Task details:
Answer these about the enterprise sales notes:
(a) Who should set the pilot goals?
(b) What three bullets go into the short profile for each contact?
(c) Why do the notes recommend forwardable emails?

Passage to read:
▬▬▬▬▬▬▬▬▬▬

Life Inside the Enterprise
- When it feels like you don’t know where you stand in the sales cycle, here’s the thing. Your buyers likely don’t know, either. To find out, they’ll likely book another internal meeting to discuss next steps and force more feedback.
- Ideas are never independent of their messenger, and this couldn’t be truer in a corporate environment.
- Issues only become problems when they’re standing in the way of a priority. Otherwise, they’re just distractions. Not true problems.
- Part 2: Designing the Buyer’s Journey
Building Your Pipeline Around Buying Behavior & Bias
- You never want to negotiate terms until you’re confirmed as the provider of choice.
- Make sure your buyers set the pilot goals; not you.
- Deliver short-term rewards during long sales cycles.
The Buyer’s Emotional Journey
- Start by asking, How do I want my buyer to feel after this meeting / call / email?
- We started asking our prospects: Based on what you’ve seen, on a rough scale of one to ten, and ten being a perfect fit, how do you feel about working together? This way, we could step in before the dip. Oh, a six? Why not five? … and what do you think getting to an eight might look like?
Account Maps That Actually Win Deals
- Enterprise account mapping is about designing the flow of internal communications. Who needs to say what, to who, when, to keep a deal moving.
- Here’s an example of the end account map you’ll be creating:
- Create a short profile for each contact with three bullets:
- Buying role. Again, I like color-coding by role.
- Current priority. What project absorbs most of their time and attention?
- Key metrics. How are they evaluated? What company-level metrics do they impact?
- Reach out to partners and noncompetitive sales teams in your network who have sold into the account in the past. How did their sales process unfold? Consulting firms who have worked with the account are a goldmine of information, too.
- Remember, an account map is dynamic. Not static. So, you’ll want to revise and update your map as you receive new inputs, your deal evolves, and it grows hotter or colder.
- Use forwardable emails when possible to ensure the sender is internal, not external. Internal emails are always prioritized over external emails. For example, instead of the sales rep sending the proof-of-concept results back to Tina with Gina cc’d, we’ll have Gina forward it to Tina, cc’ing the sales rep.

▬▬▬▬▬▬▬▬▬▬

Listed records:
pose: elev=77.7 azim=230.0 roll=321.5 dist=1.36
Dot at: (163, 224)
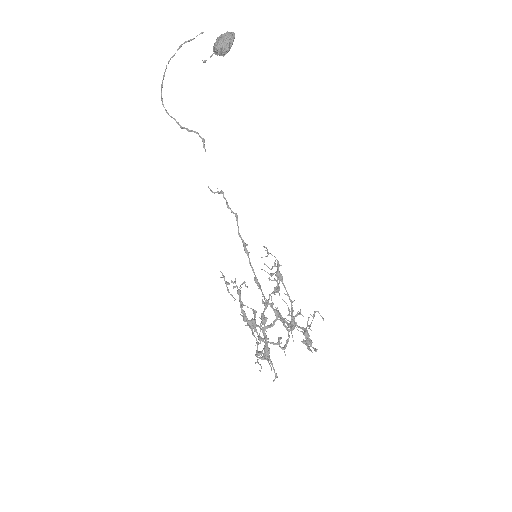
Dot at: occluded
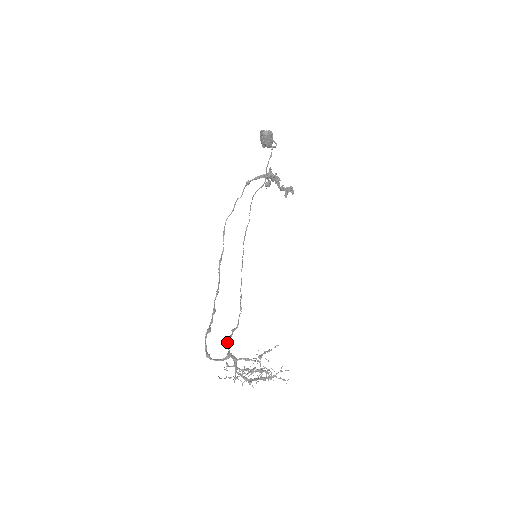
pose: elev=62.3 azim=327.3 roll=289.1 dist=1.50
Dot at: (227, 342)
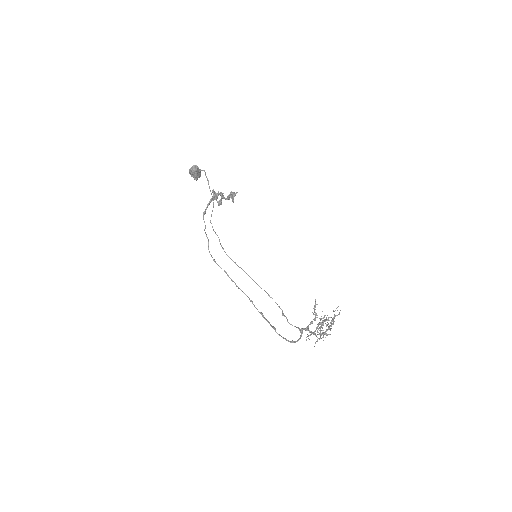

▬▬▬▬▬▬▬▬▬▬

Task output:
(a) The buyers should set them, not you.
(b) Buying role, current priority, and key metrics.
(c) They ensure the sender is internal rather than external, and internal emails are always prioritized over external ones.